## WORK REQUEST 1
Answer these questions about the passage on loneliness:
(a) According to the new research from Making Caring Common, among which two groups is loneliness especially high?
(b) Which New York Times interviews did the writer listen to?
(c) What is the title of the book by Dr. Vivek Murthy that the passage quotes?
## WORK REQUEST 2
Reproduce part of the passage on loneliness word for word, starting at "Loneliness isn’t a" and ending at "for so much.".
## WORK REQUEST 3
Carry on the passage on loneliness from the point where it stops.

## EXTRACT TO READ
____
Over the past year, every one of us has endured realities and events that we could never have foreseen. This has been a period of extreme isolation and for many of us, including me, illness. Untimely deaths, both within our own lives and on a vast scale. Many are experiencing economic hardship and uncertainty. Throughout this trying time, extreme political polarization and deliberately divisive media inside information silos have pushed us to dehumanize and villainize one another. As our public health systems have come under strain, so has our mental health. Our partners at Making Caring Common just conducted and released new research demonstrating that loneliness is off the charts, especially among young adults and, perhaps less surprisingly, mothers with young children. As I listened to the New York Times “Primal Scream” interviews, I found my breath in my throat, unable to swallow, holding back my own primal scream. As a working mom of two young children – with remarkable support from my partner, nearly full-time in-person school and childcare – I’m still hitting my absolute mental load limit.


Loneliness isn’t a physical state, but rather a feeling. This feeling is quite distinct from solitude, which can be a peaceful aloneness. As the former Surgeon General Dr. Vivek Murthy writes in his most recent book Together: “Loneliness is the subjective feeling that you’re lacking the social connections you need. It can feel like being stranded, abandoned, or cut off from the people with whom you belong — even if you are surrounded by other people.” As my children Zoom-bomb meeting after meeting at my work-from-home desk, I am mourning the loss of the many people who during the “Before Times” swarmed my daily life with casual interactions. This is a new kind of loneliness for me, feeling excruciatingly cut off from the messiness of city living that I didn’t realize I loved and longed for so much.
____
## SUPPLIED MATERIAL
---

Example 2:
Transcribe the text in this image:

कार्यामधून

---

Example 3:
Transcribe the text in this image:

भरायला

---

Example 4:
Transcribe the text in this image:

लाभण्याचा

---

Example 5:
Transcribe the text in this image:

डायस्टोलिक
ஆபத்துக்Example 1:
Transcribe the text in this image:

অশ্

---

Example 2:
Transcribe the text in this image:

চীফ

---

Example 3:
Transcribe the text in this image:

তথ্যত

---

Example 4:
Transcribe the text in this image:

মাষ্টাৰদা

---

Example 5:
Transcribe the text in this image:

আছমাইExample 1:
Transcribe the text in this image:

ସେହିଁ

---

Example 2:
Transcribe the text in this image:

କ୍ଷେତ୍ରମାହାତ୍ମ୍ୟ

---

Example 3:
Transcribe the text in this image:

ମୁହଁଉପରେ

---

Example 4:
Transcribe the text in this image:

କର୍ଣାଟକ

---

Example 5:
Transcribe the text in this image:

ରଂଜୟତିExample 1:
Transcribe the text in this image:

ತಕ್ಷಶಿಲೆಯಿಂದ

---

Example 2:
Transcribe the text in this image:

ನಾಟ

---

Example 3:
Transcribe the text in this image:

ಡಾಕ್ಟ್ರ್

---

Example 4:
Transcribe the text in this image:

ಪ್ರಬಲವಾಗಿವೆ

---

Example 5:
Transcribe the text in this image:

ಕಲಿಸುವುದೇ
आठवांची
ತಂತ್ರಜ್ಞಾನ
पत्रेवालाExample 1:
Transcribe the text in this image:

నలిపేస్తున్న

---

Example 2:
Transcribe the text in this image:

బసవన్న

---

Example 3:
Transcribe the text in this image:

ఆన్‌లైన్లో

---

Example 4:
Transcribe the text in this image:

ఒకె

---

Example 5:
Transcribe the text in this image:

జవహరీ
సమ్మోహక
____
## TASK ANSWER 1
(a) Young adults and mothers with young children.
(b) The "Primal Scream" interviews.
(c) Together.

## TASK ANSWER 2
Loneliness isn’t a physical state, but rather a feeling. This feeling is quite distinct from solitude, which can be a peaceful aloneness. As the former Surgeon General Dr. Vivek Murthy writes in his most recent book Together: “Loneliness is the subjective feeling that you’re lacking the social connections you need. It can feel like being stranded, abandoned, or cut off from the people with whom you belong — even if you are surrounded by other people.” As my children Zoom-bomb meeting after meeting at my work-from-home desk, I am mourning the loss of the many people who during the “Before Times” swarmed my daily life with casual interactions. This is a new kind of loneliness for me, feeling excruciatingly cut off from the messiness of city living that I didn’t realize I loved and longed for so much.

## TASK ANSWER 3
In the spectrum of idealist to skeptic, I tend towards the obscenely optimistic, constantly in search of the possibilities and ’how might we?’s, which offers a grain of salt to those who do not always see the glass half-full. Once the distancing fog of pandemic has lifted and we can reconnect with our broad web of ‘non-essential’ friends, my hope is that this extended, overwhelming period of relational withdrawal will help us see how we depend on one another, not just in ways that are essential to our survival, but in ways that are essential to our thriving.


In Mull’s piece in The Atlantic, she notes that American culture prizes close ties over weak ones, romantic love over community care. But culture is made up of the tiny choices we each make day to day, week to week. After the social distance of the 1918 flu pandemic, America erupted into the sustained debauchery of the Roaring Twenties. No doubt, when the world is vaccinated and the time of social distance has passed, we will all have new appetite for late-night ragers. But with the choice of how to spend our time and with whom, I dream that we will also choose to spend more of it in loving kindness, not just towards our children, partners, and parents, but also towards other members of our broader community, who help lift our eyes and sustain our gaze. The person behind the counter taking our order. The person waiting in front of us at the DMV. Or even, the driver who just cut us off. The mom in the park sitting alone with her newborn. Each of these people has a story. They have experienced love and loss, just like the rest of us. What would happen if we each pushed ourselves to move beyond the rote “hello” and “I’m fine” to something more? What would you ask if you could? And, what would happen if you did? Perhaps with the new-found realization of how dear the choice really is, we’ll get to make those around us feel that much dearer to us and to each other, meeting our shared desire to be seen, known, and loved.